What is expected >> All entries should be copied exactly; the pictures stay out.

[Page images and extracted text]
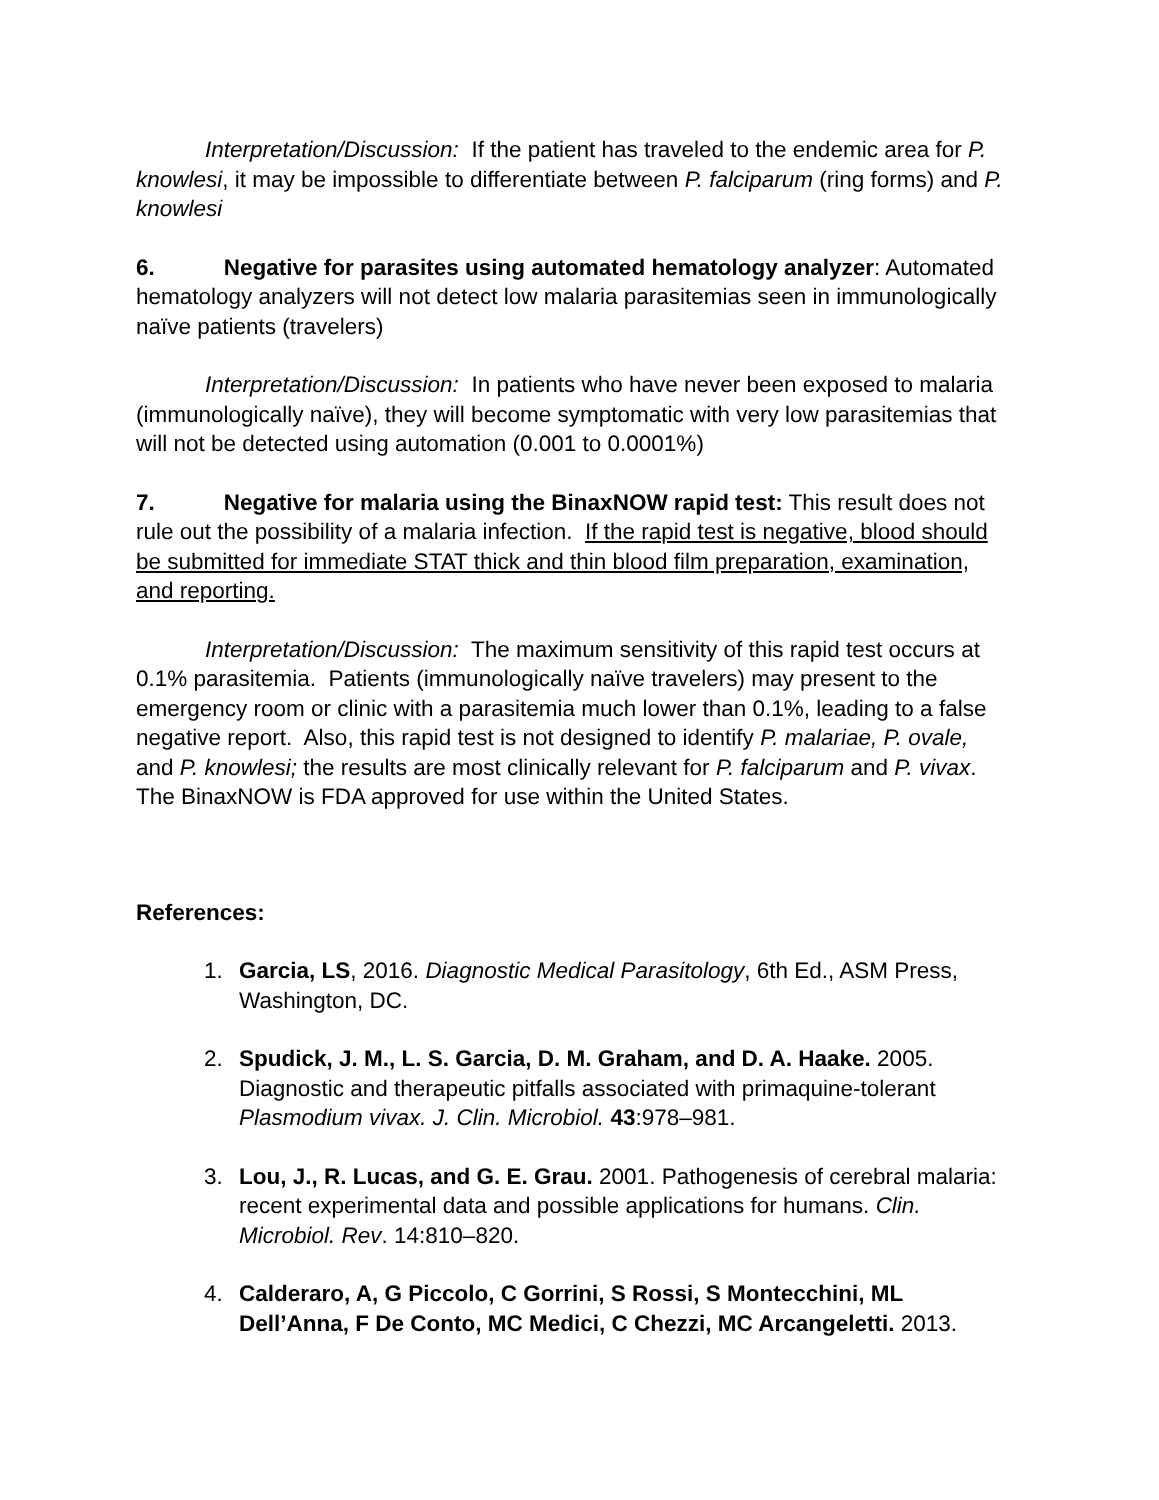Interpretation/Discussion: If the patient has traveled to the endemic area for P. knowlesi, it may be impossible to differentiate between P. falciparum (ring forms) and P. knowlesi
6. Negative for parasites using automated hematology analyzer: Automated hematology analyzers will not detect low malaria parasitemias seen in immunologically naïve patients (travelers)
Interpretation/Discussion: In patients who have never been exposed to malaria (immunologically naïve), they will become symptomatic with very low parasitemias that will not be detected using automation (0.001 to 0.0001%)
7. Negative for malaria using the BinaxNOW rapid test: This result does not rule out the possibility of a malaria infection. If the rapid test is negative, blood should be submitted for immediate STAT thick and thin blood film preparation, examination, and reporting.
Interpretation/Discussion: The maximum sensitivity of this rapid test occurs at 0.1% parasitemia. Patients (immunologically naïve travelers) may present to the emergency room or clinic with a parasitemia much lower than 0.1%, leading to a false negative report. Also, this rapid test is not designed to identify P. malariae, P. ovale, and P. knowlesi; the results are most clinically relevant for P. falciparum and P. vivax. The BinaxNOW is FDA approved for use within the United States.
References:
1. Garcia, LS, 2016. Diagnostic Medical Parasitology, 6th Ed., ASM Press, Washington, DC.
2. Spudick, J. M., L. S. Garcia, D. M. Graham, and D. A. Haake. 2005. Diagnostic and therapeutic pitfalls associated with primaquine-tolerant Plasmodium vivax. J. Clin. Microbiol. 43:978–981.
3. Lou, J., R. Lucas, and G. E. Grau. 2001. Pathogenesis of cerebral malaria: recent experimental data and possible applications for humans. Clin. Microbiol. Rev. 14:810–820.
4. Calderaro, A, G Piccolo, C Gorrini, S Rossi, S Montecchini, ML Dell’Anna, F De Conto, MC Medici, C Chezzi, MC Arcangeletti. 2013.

Response box >>
Interpretation/Discussion: If the patient has traveled to the endemic area for P. knowlesi, it may be impossible to differentiate between P. falciparum (ring forms) and P. knowlesi
6. Negative for parasites using automated hematology analyzer: Automated hematology analyzers will not detect low malaria parasitemias seen in immunologically naïve patients (travelers)
Interpretation/Discussion: In patients who have never been exposed to malaria (immunologically naïve), they will become symptomatic with very low parasitemias that will not be detected using automation (0.001 to 0.0001%)
7. Negative for malaria using the BinaxNOW rapid test: This result does not rule out the possibility of a malaria infection. If the rapid test is negative, blood should be submitted for immediate STAT thick and thin blood film preparation, examination, and reporting.
Interpretation/Discussion: The maximum sensitivity of this rapid test occurs at 0.1% parasitemia. Patients (immunologically naïve travelers) may present to the emergency room or clinic with a parasitemia much lower than 0.1%, leading to a false negative report. Also, this rapid test is not designed to identify P. malariae, P. ovale, and P. knowlesi; the results are most clinically relevant for P. falciparum and P. vivax. The BinaxNOW is FDA approved for use within the United States.
References:
1. Garcia, LS, 2016. Diagnostic Medical Parasitology, 6th Ed., ASM Press, Washington, DC.
2. Spudick, J. M., L. S. Garcia, D. M. Graham, and D. A. Haake. 2005. Diagnostic and therapeutic pitfalls associated with primaquine-tolerant Plasmodium vivax. J. Clin. Microbiol. 43:978–981.
3. Lou, J., R. Lucas, and G. E. Grau. 2001. Pathogenesis of cerebral malaria: recent experimental data and possible applications for humans. Clin. Microbiol. Rev. 14:810–820.
4. Calderaro, A, G Piccolo, C Gorrini, S Rossi, S Montecchini, ML Dell’Anna, F De Conto, MC Medici, C Chezzi, MC Arcangeletti. 2013.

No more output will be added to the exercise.